• EXTRACT

-- Opening Marker --

Image-guided surgery — a technology that first grew in the fields of neurosurgery and breast cancer treatment — is available to treat liver cancer thanks to about 10 years of research by William Chapman, MD, chief of the Section of Transplant Surgery at Washington University School of Medicine, and a team of bioengineers at Vanderbilt University in Nashville, TN.
That image-guided system for liver surgery is approved by the FDA.
Starting with preoperative imaging studies (computed tomography [CT] and magnetic resonance imaging [MRI]), Dr. Chapman and his team developed a system to scan the liver surface in the OR and perform a registration, matching the actual liver to its appearance on the pre-operative scan. Once this is accomplished, surgical team members can visualize the liver, including all internal structures, in three dimensions on a monitor. Surgical instruments also are tracked, and the surgeon can see the locations of instrument tips throughout the procedure.

-- Closing Marker --

• THE DATA
-- Opening Marker --

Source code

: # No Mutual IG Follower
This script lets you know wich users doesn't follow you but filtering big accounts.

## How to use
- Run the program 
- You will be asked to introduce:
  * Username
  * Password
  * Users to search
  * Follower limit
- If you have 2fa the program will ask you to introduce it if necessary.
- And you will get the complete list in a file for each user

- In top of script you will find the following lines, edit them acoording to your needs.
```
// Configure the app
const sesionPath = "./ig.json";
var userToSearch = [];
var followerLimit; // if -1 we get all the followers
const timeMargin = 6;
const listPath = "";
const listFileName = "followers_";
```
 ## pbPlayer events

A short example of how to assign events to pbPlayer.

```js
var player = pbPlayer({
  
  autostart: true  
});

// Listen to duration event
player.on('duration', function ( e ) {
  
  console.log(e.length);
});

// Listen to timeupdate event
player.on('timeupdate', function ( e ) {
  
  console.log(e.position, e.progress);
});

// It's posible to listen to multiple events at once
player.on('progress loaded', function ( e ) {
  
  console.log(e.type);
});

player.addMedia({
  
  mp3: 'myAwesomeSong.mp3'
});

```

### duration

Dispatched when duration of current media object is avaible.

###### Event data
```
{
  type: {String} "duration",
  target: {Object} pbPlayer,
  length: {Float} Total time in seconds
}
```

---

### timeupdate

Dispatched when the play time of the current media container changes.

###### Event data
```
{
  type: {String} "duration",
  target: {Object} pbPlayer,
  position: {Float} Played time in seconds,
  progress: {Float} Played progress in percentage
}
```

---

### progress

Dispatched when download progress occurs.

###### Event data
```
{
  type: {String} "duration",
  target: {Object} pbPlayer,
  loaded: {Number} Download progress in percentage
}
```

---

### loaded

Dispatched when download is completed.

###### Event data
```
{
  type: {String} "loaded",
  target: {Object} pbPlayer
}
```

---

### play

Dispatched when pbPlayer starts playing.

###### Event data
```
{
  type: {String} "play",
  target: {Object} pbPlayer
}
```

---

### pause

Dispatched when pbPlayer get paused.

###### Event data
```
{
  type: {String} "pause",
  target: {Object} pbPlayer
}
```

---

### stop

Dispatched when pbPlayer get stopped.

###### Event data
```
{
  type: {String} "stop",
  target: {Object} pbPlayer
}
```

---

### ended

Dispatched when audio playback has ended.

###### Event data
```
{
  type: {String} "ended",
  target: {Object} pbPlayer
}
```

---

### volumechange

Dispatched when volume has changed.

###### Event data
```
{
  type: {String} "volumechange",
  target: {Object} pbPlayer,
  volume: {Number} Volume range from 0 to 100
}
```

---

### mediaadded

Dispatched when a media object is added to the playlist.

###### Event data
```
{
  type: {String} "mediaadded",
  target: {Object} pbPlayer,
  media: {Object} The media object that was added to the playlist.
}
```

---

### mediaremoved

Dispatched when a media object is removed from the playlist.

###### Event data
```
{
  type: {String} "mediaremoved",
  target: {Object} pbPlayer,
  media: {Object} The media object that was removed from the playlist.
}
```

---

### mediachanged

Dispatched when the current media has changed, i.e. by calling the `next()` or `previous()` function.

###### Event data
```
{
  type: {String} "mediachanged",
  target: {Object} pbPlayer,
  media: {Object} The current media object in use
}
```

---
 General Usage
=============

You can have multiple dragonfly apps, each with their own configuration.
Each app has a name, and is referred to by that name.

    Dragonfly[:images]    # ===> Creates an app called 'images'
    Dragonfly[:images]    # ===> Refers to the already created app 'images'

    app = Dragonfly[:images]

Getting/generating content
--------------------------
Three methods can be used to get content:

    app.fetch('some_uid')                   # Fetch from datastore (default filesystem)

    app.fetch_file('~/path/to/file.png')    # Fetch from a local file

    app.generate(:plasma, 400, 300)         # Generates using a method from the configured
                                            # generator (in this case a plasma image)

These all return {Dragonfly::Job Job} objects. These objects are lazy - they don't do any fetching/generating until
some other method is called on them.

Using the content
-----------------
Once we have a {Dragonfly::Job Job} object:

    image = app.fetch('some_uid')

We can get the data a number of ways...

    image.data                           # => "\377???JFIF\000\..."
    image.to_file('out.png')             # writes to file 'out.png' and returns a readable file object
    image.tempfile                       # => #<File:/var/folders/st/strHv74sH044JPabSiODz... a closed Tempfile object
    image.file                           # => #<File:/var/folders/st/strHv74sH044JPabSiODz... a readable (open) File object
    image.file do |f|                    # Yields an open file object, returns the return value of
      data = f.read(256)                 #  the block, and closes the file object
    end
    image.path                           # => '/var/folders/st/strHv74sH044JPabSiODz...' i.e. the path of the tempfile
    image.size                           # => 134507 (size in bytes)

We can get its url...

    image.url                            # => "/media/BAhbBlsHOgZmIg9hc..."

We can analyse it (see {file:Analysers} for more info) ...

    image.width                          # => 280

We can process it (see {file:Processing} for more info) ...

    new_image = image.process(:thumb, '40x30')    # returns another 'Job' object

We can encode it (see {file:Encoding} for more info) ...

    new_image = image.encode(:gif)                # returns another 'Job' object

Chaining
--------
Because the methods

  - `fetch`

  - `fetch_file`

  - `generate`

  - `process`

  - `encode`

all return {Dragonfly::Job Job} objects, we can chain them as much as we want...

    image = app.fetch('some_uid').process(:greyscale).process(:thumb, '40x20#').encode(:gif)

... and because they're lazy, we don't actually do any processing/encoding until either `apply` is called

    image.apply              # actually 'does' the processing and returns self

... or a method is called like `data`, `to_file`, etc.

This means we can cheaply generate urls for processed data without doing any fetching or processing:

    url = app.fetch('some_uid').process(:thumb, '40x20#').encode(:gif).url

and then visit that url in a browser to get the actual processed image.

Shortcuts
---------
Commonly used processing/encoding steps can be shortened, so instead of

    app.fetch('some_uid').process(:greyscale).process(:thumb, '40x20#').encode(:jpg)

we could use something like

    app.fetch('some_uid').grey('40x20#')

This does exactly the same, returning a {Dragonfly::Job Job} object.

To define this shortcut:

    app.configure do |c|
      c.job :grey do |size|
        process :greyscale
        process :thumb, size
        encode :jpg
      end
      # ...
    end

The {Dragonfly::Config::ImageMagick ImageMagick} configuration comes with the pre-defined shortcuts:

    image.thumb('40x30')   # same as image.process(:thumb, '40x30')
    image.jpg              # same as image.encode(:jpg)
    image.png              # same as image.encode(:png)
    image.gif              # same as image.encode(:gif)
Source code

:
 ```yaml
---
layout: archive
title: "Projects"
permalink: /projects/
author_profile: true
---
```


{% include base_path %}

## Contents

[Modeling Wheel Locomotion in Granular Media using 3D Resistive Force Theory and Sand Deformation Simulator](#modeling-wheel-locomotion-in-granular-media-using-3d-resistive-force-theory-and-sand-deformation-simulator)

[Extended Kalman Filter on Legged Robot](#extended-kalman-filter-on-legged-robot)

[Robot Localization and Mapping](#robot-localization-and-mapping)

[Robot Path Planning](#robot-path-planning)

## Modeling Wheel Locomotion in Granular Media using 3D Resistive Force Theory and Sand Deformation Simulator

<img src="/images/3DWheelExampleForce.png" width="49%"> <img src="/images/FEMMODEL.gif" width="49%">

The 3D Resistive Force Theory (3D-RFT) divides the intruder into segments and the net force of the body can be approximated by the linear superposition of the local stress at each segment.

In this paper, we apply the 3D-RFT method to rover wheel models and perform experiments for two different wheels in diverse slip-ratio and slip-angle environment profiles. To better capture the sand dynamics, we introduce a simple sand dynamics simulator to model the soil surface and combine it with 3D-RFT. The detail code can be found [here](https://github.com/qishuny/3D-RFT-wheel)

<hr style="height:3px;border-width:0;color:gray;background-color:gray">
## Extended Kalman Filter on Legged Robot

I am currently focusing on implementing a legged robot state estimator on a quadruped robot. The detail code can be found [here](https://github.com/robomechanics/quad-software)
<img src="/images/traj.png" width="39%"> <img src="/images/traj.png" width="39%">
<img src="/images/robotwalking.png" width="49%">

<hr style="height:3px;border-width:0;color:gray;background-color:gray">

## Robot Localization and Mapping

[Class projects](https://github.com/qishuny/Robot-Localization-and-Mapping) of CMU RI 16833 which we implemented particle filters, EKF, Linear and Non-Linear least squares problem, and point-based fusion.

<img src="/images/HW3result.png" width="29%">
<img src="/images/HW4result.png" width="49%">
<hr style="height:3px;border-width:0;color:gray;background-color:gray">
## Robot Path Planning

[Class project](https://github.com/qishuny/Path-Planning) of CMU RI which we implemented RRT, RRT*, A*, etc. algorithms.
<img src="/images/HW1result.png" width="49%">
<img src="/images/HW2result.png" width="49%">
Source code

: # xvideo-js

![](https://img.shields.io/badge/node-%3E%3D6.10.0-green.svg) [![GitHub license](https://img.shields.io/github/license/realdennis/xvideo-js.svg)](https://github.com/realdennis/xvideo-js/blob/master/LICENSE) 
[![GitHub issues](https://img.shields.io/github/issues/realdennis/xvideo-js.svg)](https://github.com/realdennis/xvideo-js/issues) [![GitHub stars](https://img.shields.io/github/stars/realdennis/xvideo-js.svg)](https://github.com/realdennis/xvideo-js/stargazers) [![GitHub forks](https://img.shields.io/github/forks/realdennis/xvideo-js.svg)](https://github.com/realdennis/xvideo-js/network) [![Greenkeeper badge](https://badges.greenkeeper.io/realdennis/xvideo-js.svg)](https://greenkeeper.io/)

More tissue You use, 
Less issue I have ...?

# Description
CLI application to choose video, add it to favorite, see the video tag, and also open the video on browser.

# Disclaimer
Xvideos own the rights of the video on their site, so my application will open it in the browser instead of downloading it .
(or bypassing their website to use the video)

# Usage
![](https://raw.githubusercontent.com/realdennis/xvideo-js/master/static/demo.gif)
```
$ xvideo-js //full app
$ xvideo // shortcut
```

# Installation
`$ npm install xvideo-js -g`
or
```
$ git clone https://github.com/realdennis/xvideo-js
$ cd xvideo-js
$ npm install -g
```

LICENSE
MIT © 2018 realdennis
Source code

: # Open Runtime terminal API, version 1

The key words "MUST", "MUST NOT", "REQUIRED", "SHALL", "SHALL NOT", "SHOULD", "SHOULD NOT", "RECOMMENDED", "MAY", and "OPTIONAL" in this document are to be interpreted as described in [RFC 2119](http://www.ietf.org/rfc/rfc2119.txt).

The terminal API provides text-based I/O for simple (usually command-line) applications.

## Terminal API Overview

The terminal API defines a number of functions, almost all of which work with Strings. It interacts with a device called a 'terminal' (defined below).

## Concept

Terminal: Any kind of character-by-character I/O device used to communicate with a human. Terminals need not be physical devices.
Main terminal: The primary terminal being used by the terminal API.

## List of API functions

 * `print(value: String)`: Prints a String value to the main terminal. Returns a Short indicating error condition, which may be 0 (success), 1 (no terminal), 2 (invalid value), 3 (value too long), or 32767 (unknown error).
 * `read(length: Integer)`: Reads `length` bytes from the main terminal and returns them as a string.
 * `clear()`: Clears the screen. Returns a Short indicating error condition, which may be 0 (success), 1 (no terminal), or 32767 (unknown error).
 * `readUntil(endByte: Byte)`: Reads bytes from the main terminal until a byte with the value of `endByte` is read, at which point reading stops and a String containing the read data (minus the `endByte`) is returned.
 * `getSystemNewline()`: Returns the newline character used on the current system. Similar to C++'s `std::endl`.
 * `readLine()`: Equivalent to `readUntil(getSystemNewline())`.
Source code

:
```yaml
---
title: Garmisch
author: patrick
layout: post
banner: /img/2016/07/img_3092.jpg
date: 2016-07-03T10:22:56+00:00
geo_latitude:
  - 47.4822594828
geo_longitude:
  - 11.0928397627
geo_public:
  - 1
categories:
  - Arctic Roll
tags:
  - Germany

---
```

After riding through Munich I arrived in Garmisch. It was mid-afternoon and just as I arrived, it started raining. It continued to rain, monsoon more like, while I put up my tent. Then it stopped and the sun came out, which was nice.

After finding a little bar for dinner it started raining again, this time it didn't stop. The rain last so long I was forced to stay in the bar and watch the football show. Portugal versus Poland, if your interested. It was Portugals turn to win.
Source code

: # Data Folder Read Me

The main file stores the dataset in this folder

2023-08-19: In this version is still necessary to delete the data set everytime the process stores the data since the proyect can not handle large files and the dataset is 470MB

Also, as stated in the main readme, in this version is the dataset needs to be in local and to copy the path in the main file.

-- Closing Marker --

• EXERCISE
Pick up the account of image-guided liver surgery above after its last sentence and continue it.

• SOLVED EXERCISE
Image-guided surgery has found widespread acceptance in the treatment of brain tumors and other neurological disorders and then was used in the diagnosis and treatment of breast cancer. As with other applications, image-guided liver surgery can provide more accurate navigation and excision through three-dimensional imaging. It also can be used for guidance in liver ablation surgery and in living donor liver resections.
The work of Chapman and the bioengineering team was supported by the National Institutes of Health and the National Science Foundation.